◆ What is required: Drawing on the agricultural geophysics outlook below, explain in one to three sentences why it goes on to list probable future trends for the field.

Agricultural Geophysics Outlook

New developments in the overall discipline of geophysics are ongoing, with innovative methods, equipment, and field procedures continuing to be introduced. The same is particularly true for agricultural geophysics. Many concepts being tested and initiated at present will eventually become commonplace for agricultural geophysics. In this regard, the following is a list summarizing the probable future trends (some previously mentioned) for agricultural geophysics.

1. New agricultural applications will continue to be discovered for the geophysical methods already used in agriculture (resistivity, electromagnetic induction, and GPR).

2. Geophysical methods not traditionally employed in the past for agricultural purposes will find significant use in the future. The geophysical methods likely to make inroads into agriculture include magnetometry, self-potential, and seismic. Agricultural opportunities for other geophysical methods, such as nuclear magnetic resonance, induced polarization, and seismoelectric, may also exist.

◆ Provided data:
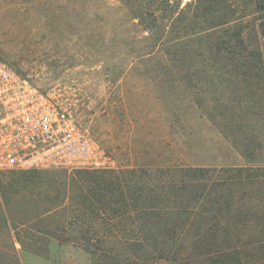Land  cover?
I'll return each mask as SVG.
<instances>
[{
    "label": "rangeland",
    "instance_id": "obj_1",
    "mask_svg": "<svg viewBox=\"0 0 264 264\" xmlns=\"http://www.w3.org/2000/svg\"><path fill=\"white\" fill-rule=\"evenodd\" d=\"M190 1L0 0L1 56L70 110L113 171L39 168L36 183L8 207L0 190L7 218L0 264H21L13 238L55 264H212L217 249L238 251L240 264H264V201L256 191L247 198L239 184H220L237 173L221 168L264 164V99L243 95L224 43L210 54L213 40L200 34L187 44L191 55L180 56L187 42L170 41L177 28L168 14ZM230 3L247 26L242 39L255 44L254 1ZM183 166L209 169L205 185L186 189ZM15 171H0V182ZM93 176L117 177L123 210H73L78 193L89 197L80 184ZM229 187L236 201L226 210Z\"/></svg>",
    "mask_w": 264,
    "mask_h": 264
},
{
    "label": "trees",
    "instance_id": "obj_2",
    "mask_svg": "<svg viewBox=\"0 0 264 264\" xmlns=\"http://www.w3.org/2000/svg\"><path fill=\"white\" fill-rule=\"evenodd\" d=\"M169 1V0H167ZM255 3L256 12H259V19L261 18L258 26L259 29H256L255 25V35L256 42L248 43L247 40L242 39L243 31L247 26L242 25L241 16L237 14V11L233 9L230 0H194L186 3L183 8L178 9L171 15L168 14V26L172 25L173 29H176L175 35L170 41L174 42H187L185 47L181 50L180 56H190L192 53L189 44L191 38L203 34L206 38V42L213 40L207 44L208 52L211 54H218L217 46H220V42L224 43L226 54L225 59L230 62L233 66H238V69L230 68L228 69L230 74H237L240 77L241 91L245 97L251 95L257 98L256 104H259L261 99H264V53L262 51L260 40H264V0H253ZM195 4V11H191V15L188 16V10L191 5ZM168 6V4H167ZM179 22H184L181 27L178 29L177 25L174 27V24ZM167 25V24H166ZM173 31V30H172ZM218 33V36H215ZM177 45L174 44L173 47ZM220 47L218 48V50ZM1 55V54H0ZM238 57L240 60L236 63H233L234 58ZM189 59V58H186ZM175 61V60H174ZM13 67L24 75L21 70L12 63ZM25 76V75H24ZM248 144H245V148L241 152L247 154L248 150L246 149ZM248 159V158H247ZM249 161L250 160L249 158ZM16 175H12L7 178L6 181L0 182V190L4 197V202L6 207L9 205L12 196L17 194L20 189L30 190L29 186L36 183L35 178L39 173V168H30V169H15ZM99 170H107L108 172H113L111 169L104 168ZM180 172H182L181 183L187 189L193 187L194 185L200 183H206V176L209 169L197 168L191 166L179 167ZM225 172H237L228 174L225 179L220 181L221 185L229 186V184H239L243 187V193L245 192L247 198H250L252 194L256 191L261 197L260 200L264 201V196L261 195L262 189H264V164L256 166H245L234 168H225L222 169ZM195 175H198L195 177ZM87 177V175H86ZM198 182V183H197ZM80 188L88 190L89 197L78 193L75 196V207L73 210L79 215L87 213H116L123 210L124 205L120 202L123 196L122 187L120 182L111 178L110 181L100 179L99 176H93V180H87L80 184ZM251 188L248 190V187ZM189 190V189H188ZM207 190L204 191L203 195H207ZM228 200L225 201L226 210L233 206V201L235 202L234 189L230 187ZM222 198V197H221ZM262 201V202H263ZM62 202V201H61ZM120 204V205H116ZM1 204V203H0ZM2 205V204H1ZM62 204L59 203L58 206ZM5 208L0 206L1 212V222L6 224L7 218L5 217ZM150 208V207H149ZM224 208H220V211H223ZM51 209H46L43 211V214H47ZM134 211H144L142 207H134ZM216 222H214V229L221 226L219 219L216 217ZM26 225V224H23ZM44 229H36L38 233L47 232L48 225L45 224L42 226ZM56 228V226H54ZM47 228V229H46ZM57 229V228H56ZM17 241L25 247L24 241L18 239ZM124 242H139V239H126ZM261 242V241H260ZM220 247L219 245H216ZM215 254H211L213 257L212 264H240L241 258L238 251L234 254H227L223 249H217L213 251ZM215 255V257H214ZM211 258V259H212Z\"/></svg>",
    "mask_w": 264,
    "mask_h": 264
},
{
    "label": "built area",
    "instance_id": "obj_3",
    "mask_svg": "<svg viewBox=\"0 0 264 264\" xmlns=\"http://www.w3.org/2000/svg\"><path fill=\"white\" fill-rule=\"evenodd\" d=\"M51 167L108 168L99 142L70 110L0 55V171Z\"/></svg>",
    "mask_w": 264,
    "mask_h": 264
},
{
    "label": "crops",
    "instance_id": "obj_4",
    "mask_svg": "<svg viewBox=\"0 0 264 264\" xmlns=\"http://www.w3.org/2000/svg\"><path fill=\"white\" fill-rule=\"evenodd\" d=\"M11 241L13 245L12 248L15 250V252L17 251V256L19 257L21 264H55L49 259L41 257L32 251L23 250L15 238H13Z\"/></svg>",
    "mask_w": 264,
    "mask_h": 264
}]
</instances>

◆ Written answer: New methods, equipment, and field procedures keep being introduced in geophysics, and this is particularly true for agricultural geophysics. Many concepts now being tested and initiated will eventually become commonplace there, so the text summarizes the likely trends.